Saved data entries
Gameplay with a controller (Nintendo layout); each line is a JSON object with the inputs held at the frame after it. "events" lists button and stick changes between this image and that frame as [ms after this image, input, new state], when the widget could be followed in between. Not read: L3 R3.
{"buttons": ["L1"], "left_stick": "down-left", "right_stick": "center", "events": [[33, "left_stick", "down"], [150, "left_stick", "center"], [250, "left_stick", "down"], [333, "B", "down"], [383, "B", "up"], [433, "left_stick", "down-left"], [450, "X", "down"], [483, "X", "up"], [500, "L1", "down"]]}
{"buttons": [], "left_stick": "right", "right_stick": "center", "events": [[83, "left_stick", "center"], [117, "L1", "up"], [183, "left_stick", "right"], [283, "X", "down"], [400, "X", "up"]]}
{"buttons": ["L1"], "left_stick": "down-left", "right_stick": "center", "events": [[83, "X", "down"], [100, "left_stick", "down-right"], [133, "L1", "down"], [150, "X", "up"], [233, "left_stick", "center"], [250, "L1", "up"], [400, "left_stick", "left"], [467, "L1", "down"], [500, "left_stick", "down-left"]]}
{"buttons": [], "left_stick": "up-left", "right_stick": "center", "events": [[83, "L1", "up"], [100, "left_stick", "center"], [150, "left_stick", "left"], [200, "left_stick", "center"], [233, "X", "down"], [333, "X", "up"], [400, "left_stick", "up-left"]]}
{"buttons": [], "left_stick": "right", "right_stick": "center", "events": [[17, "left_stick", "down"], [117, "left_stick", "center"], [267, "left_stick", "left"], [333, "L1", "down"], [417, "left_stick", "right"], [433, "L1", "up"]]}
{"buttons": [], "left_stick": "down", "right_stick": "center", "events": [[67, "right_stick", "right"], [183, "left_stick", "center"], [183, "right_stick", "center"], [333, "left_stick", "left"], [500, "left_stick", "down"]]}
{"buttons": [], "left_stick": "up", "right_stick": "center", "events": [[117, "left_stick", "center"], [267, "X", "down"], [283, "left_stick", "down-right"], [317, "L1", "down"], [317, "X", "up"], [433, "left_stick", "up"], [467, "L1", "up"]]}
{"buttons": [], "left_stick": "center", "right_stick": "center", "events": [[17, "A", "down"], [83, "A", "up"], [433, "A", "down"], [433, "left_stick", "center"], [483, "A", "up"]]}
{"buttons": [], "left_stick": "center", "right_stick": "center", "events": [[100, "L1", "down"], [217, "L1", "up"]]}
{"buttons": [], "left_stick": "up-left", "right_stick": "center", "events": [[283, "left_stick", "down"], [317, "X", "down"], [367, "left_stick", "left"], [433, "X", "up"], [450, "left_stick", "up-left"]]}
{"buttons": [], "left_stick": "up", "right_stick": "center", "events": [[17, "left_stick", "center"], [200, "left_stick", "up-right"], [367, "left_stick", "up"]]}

#### [Assignment]
Repeat every line of the records above exactly.

#### [Problem solution]
Gameplay with a controller (Nintendo layout); each line is a JSON object with the inputs held at the frame after it. "events" lists button and stick changes between this image and that frame as [ms after this image, input, new state], when the widget could be followed in between. Not read: L3 R3.
{"buttons": ["L1"], "left_stick": "down-left", "right_stick": "center", "events": [[33, "left_stick", "down"], [150, "left_stick", "center"], [250, "left_stick", "down"], [333, "B", "down"], [383, "B", "up"], [433, "left_stick", "down-left"], [450, "X", "down"], [483, "X", "up"], [500, "L1", "down"]]}
{"buttons": [], "left_stick": "right", "right_stick": "center", "events": [[83, "left_stick", "center"], [117, "L1", "up"], [183, "left_stick", "right"], [283, "X", "down"], [400, "X", "up"]]}
{"buttons": ["L1"], "left_stick": "down-left", "right_stick": "center", "events": [[83, "X", "down"], [100, "left_stick", "down-right"], [133, "L1", "down"], [150, "X", "up"], [233, "left_stick", "center"], [250, "L1", "up"], [400, "left_stick", "left"], [467, "L1", "down"], [500, "left_stick", "down-left"]]}
{"buttons": [], "left_stick": "up-left", "right_stick": "center", "events": [[83, "L1", "up"], [100, "left_stick", "center"], [150, "left_stick", "left"], [200, "left_stick", "center"], [233, "X", "down"], [333, "X", "up"], [400, "left_stick", "up-left"]]}
{"buttons": [], "left_stick": "right", "right_stick": "center", "events": [[17, "left_stick", "down"], [117, "left_stick", "center"], [267, "left_stick", "left"], [333, "L1", "down"], [417, "left_stick", "right"], [433, "L1", "up"]]}
{"buttons": [], "left_stick": "down", "right_stick": "center", "events": [[67, "right_stick", "right"], [183, "left_stick", "center"], [183, "right_stick", "center"], [333, "left_stick", "left"], [500, "left_stick", "down"]]}
{"buttons": [], "left_stick": "up", "right_stick": "center", "events": [[117, "left_stick", "center"], [267, "X", "down"], [283, "left_stick", "down-right"], [317, "L1", "down"], [317, "X", "up"], [433, "left_stick", "up"], [467, "L1", "up"]]}
{"buttons": [], "left_stick": "center", "right_stick": "center", "events": [[17, "A", "down"], [83, "A", "up"], [433, "A", "down"], [433, "left_stick", "center"], [483, "A", "up"]]}
{"buttons": [], "left_stick": "center", "right_stick": "center", "events": [[100, "L1", "down"], [217, "L1", "up"]]}
{"buttons": [], "left_stick": "up-left", "right_stick": "center", "events": [[283, "left_stick", "down"], [317, "X", "down"], [367, "left_stick", "left"], [433, "X", "up"], [450, "left_stick", "up-left"]]}
{"buttons": [], "left_stick": "up", "right_stick": "center", "events": [[17, "left_stick", "center"], [200, "left_stick", "up-right"], [367, "left_stick", "up"]]}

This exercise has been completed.